#### What is expected:
Can you copy out word for word the records below from the line with "Would you mind" up to and including the line with "0.003974, 0.173836, 0.998951]]"?
Start of Excerpted data
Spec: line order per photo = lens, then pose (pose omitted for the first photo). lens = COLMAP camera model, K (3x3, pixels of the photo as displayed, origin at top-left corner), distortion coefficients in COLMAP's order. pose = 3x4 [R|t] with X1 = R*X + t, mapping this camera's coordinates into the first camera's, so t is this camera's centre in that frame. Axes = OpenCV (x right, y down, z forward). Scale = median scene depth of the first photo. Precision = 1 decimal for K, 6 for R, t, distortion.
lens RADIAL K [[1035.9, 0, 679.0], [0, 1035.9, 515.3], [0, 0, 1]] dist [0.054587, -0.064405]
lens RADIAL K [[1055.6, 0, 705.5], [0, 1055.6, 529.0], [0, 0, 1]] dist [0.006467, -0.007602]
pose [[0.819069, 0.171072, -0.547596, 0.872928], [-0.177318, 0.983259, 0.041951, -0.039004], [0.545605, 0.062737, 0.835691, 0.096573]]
End of Excerpted data
Start of Excerpted data
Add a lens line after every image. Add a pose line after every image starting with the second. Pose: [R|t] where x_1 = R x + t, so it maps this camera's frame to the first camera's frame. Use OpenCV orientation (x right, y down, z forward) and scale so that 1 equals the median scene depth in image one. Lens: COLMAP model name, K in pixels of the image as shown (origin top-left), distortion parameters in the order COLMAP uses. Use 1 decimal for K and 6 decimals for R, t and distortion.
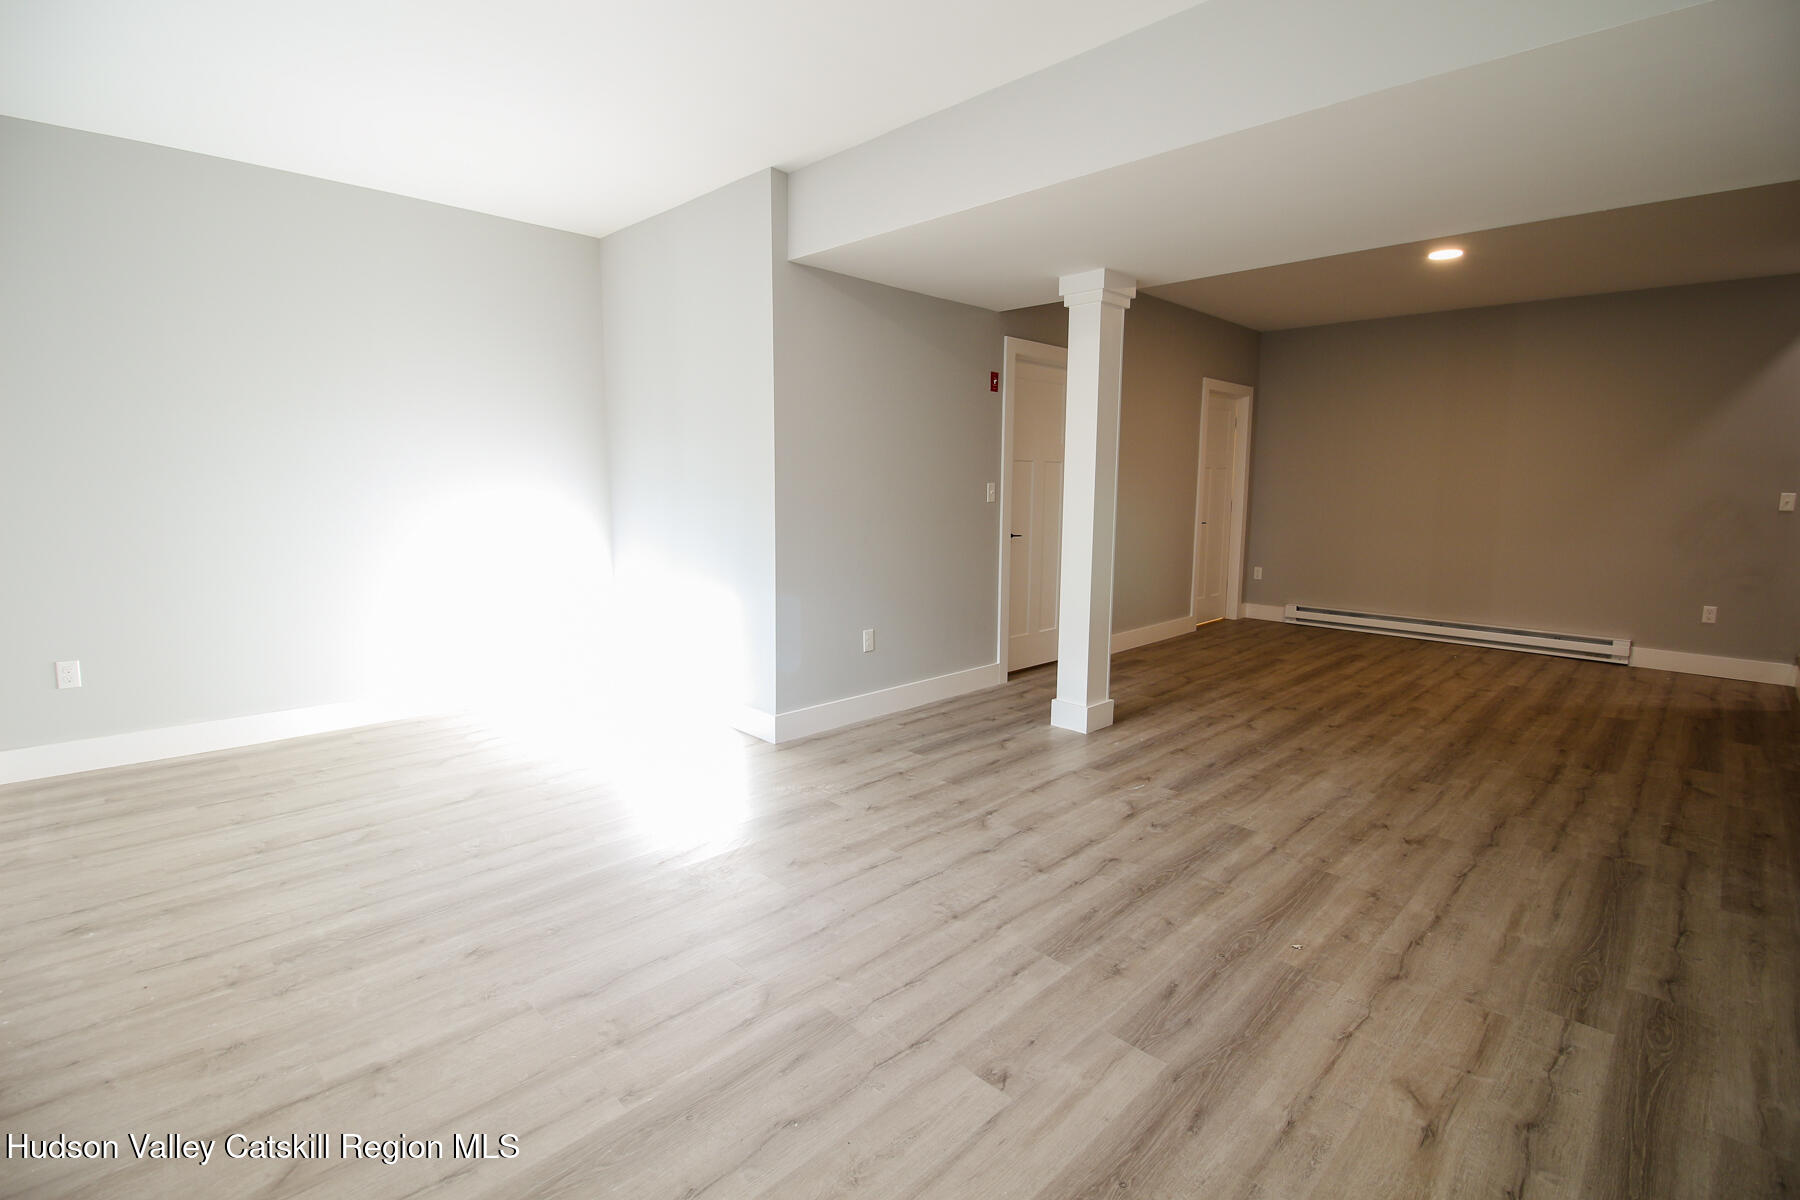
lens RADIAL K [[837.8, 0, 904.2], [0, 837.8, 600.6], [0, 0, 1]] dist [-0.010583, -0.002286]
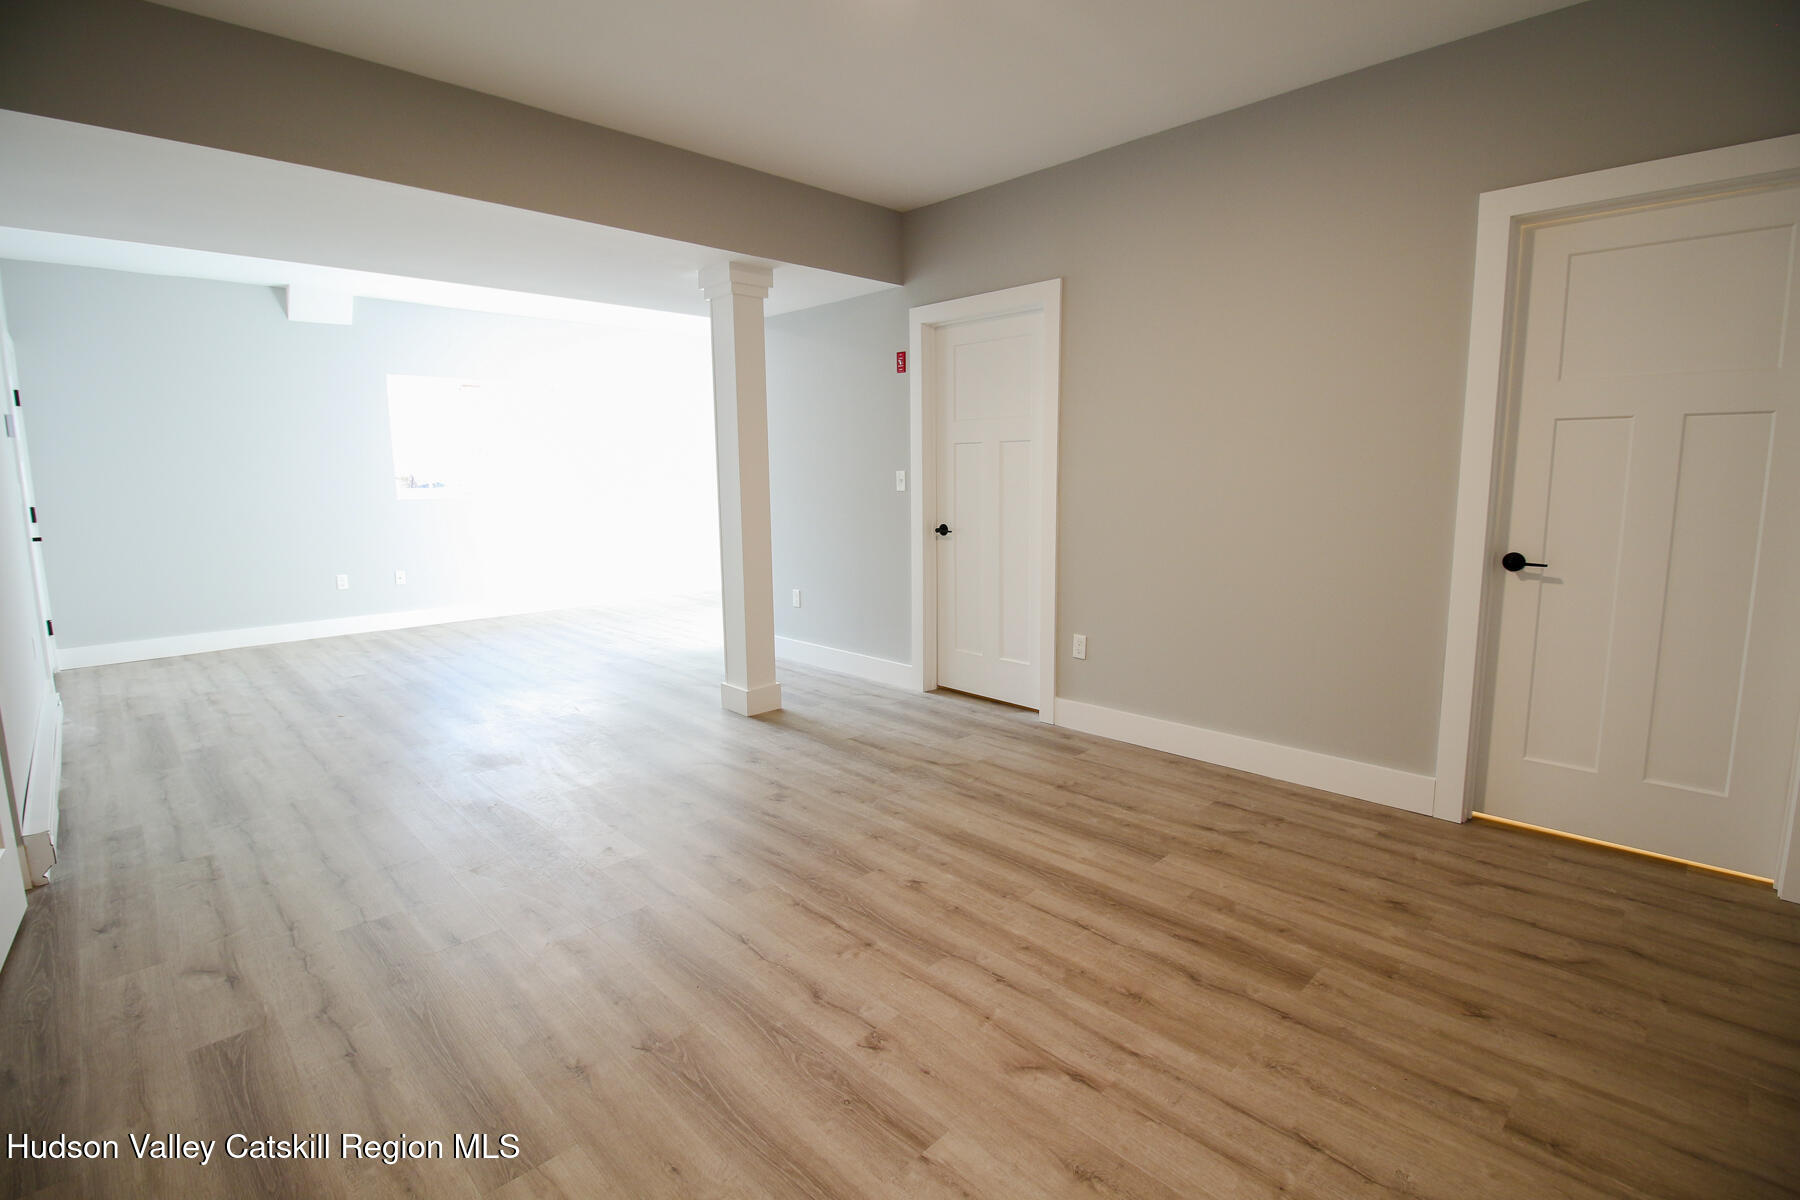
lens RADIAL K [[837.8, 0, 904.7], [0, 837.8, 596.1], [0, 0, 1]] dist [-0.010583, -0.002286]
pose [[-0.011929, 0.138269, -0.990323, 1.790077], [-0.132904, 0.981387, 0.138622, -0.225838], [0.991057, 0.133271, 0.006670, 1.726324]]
End of Excerpted data
Start of Excerpted data
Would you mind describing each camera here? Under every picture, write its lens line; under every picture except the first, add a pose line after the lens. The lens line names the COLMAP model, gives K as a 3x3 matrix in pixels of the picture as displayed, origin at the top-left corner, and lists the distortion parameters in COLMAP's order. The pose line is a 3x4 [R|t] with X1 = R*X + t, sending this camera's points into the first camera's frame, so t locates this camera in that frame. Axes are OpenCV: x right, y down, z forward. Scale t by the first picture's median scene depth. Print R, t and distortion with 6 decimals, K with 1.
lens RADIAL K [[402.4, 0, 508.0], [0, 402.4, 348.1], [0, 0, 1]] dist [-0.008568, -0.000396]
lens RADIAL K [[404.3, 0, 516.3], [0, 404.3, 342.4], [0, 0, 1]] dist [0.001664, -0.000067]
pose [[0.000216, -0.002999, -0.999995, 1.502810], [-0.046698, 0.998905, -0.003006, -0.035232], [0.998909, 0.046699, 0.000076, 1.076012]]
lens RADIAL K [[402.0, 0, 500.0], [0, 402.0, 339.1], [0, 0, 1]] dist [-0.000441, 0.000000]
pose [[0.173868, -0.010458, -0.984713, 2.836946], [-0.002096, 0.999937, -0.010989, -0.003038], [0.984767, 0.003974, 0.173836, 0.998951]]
End of Excerpted data
#### Worked solution:
Would you mind describing each camera here? Under every picture, write its lens line; under every picture except the first, add a pose line after the lens. The lens line names the COLMAP model, gives K as a 3x3 matrix in pixels of the picture as displayed, origin at the top-left corner, and lists the distortion parameters in COLMAP's order. The pose line is a 3x4 [R|t] with X1 = R*X + t, sending this camera's points into the first camera's frame, so t locates this camera in that frame. Axes are OpenCV: x right, y down, z forward. Scale t by the first picture's median scene depth. Print R, t and distortion with 6 decimals, K with 1.
lens RADIAL K [[402.4, 0, 508.0], [0, 402.4, 348.1], [0, 0, 1]] dist [-0.008568, -0.000396]
lens RADIAL K [[404.3, 0, 516.3], [0, 404.3, 342.4], [0, 0, 1]] dist [0.001664, -0.000067]
pose [[0.000216, -0.002999, -0.999995, 1.502810], [-0.046698, 0.998905, -0.003006, -0.035232], [0.998909, 0.046699, 0.000076, 1.076012]]
lens RADIAL K [[402.0, 0, 500.0], [0, 402.0, 339.1], [0, 0, 1]] dist [-0.000441, 0.000000]
pose [[0.173868, -0.010458, -0.984713, 2.836946], [-0.002096, 0.999937, -0.010989, -0.003038], [0.984767, 0.003974, 0.173836, 0.998951]]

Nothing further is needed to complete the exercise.